Recording studio in Hamilton, Ontario

Grant Avenue Studio is a music recording studio named after its location at 38 Grant Avenue in the city of Hamilton, Ontario, Canada. It was founded in 1976 by Canadian record producers and artists Bob Doidge, Daniel Lanois and Bob Lanois. The studio is known for its traditional look and intimate feel, which attracted artists such as Gordon Lightfoot, U2 and Johnny Cash.

== History ==
=== 1970s ===
In the early 1970s, music producers and brothers Bob and Daniel Lanois ran a makeshift music studio out of their mother's basement, located in Ancaster, Ontario.
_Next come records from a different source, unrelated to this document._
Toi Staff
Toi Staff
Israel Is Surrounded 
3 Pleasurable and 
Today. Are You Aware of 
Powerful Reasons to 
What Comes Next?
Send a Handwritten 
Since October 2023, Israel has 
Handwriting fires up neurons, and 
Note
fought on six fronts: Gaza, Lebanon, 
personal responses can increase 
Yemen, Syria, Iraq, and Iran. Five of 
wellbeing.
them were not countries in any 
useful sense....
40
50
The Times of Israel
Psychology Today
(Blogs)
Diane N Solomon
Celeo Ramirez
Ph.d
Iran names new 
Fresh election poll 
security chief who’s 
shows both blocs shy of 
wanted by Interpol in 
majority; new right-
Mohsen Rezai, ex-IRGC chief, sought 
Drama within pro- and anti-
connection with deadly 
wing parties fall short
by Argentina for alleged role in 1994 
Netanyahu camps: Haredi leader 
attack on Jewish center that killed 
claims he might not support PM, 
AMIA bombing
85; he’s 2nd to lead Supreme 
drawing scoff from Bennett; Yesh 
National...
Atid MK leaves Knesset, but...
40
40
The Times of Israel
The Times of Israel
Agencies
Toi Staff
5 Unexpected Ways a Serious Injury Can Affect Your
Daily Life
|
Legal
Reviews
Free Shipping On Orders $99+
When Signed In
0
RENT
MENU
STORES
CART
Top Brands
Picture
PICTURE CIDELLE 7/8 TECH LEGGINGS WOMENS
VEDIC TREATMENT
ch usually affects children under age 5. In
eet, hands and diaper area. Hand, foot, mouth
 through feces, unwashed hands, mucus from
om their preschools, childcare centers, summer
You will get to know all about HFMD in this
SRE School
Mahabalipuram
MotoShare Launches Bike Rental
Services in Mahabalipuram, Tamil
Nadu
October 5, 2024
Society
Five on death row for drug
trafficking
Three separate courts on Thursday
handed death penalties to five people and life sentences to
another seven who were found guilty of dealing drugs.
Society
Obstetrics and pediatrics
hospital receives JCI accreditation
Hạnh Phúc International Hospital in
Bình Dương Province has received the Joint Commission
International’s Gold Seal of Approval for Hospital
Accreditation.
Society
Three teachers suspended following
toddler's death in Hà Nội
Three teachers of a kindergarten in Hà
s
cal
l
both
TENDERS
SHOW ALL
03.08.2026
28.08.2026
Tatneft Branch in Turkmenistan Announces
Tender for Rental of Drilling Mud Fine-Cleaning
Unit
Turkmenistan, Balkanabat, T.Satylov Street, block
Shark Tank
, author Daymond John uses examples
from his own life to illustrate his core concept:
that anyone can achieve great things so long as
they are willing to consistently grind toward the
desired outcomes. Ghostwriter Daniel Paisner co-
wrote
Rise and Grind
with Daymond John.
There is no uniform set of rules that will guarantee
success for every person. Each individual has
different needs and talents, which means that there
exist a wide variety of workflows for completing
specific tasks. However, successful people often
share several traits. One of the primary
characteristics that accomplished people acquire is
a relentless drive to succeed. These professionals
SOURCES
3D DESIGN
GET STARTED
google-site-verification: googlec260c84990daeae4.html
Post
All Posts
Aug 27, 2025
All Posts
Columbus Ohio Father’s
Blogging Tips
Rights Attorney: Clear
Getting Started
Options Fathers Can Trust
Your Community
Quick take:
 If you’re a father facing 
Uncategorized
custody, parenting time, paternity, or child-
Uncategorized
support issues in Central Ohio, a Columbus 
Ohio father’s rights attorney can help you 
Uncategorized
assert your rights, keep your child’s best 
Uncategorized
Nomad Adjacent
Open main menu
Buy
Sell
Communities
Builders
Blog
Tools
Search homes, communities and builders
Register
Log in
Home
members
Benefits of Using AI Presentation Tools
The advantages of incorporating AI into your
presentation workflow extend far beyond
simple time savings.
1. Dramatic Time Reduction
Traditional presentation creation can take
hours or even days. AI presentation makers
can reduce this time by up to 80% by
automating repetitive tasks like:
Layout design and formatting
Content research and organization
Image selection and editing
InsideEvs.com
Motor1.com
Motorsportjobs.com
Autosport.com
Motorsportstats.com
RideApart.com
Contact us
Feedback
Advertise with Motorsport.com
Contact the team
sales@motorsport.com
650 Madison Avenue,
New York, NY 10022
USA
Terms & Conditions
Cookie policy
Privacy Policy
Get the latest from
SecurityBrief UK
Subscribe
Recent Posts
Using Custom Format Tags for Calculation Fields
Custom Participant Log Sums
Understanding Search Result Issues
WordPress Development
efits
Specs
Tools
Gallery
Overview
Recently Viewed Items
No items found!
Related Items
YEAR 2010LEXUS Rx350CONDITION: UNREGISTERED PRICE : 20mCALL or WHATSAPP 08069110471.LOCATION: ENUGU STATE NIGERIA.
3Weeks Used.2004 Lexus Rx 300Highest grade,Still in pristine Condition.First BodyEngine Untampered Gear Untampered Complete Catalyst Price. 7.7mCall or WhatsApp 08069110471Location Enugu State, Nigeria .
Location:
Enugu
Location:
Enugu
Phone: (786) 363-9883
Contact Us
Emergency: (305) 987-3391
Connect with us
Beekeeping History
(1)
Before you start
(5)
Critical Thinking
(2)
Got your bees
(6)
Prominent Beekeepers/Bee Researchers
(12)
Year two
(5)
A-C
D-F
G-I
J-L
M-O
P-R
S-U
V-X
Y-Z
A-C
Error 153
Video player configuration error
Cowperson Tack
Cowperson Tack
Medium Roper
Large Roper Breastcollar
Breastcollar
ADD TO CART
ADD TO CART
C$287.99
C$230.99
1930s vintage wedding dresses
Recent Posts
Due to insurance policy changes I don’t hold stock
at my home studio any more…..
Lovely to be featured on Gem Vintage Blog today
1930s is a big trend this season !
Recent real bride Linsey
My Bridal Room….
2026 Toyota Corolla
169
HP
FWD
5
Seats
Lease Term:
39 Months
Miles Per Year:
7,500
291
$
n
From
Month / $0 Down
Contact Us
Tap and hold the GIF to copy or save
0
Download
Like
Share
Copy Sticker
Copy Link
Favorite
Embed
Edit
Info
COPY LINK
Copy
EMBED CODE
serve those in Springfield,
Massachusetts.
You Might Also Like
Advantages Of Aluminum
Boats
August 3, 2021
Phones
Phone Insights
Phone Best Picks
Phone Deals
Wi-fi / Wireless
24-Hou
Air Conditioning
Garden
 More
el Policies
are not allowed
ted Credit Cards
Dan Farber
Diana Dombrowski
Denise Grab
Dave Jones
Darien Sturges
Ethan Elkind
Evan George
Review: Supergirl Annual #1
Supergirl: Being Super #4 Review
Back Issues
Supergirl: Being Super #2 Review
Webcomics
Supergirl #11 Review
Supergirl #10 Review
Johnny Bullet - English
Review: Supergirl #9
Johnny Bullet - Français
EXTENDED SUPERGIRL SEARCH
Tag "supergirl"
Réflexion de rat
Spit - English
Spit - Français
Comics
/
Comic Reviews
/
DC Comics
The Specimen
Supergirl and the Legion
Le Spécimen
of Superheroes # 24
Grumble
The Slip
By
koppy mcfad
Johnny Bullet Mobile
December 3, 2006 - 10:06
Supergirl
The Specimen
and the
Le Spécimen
They purchased a building from the early 1900s in downtown Hamilton, Ontario and spent a year converting it into a proper studio opening for business in 1976. They named the studio after the street it was located on, Grant Avenue. Throughout the decade, the studio grew in popularity, with artists such as Gordon Lightfoot and Stan Rogers recording there, among others.

=== 1980s-2010s ===
In 1985, ownership of the studio was passed on to Bob Doidge, another record producer who had spent extensive time at the studio. From then on, the studio continued to host Canadian musicians and bands like Big Wreck, Bruce Cockburn and The Killjoys, as well as international acts such as U2, Johnny Cash and Brian Eno.

In May 2018, a fire broke out on Grant Avenue, burning down three homes and causing over $1 million in damages. The studio building narrowly escaped the fire, but some damage occurred to the building's roof and basement.

=== 2020s ===
In early 2023, Bob Doidge sold ownership of the studio to partners Mike Bruce and Marco Mondano.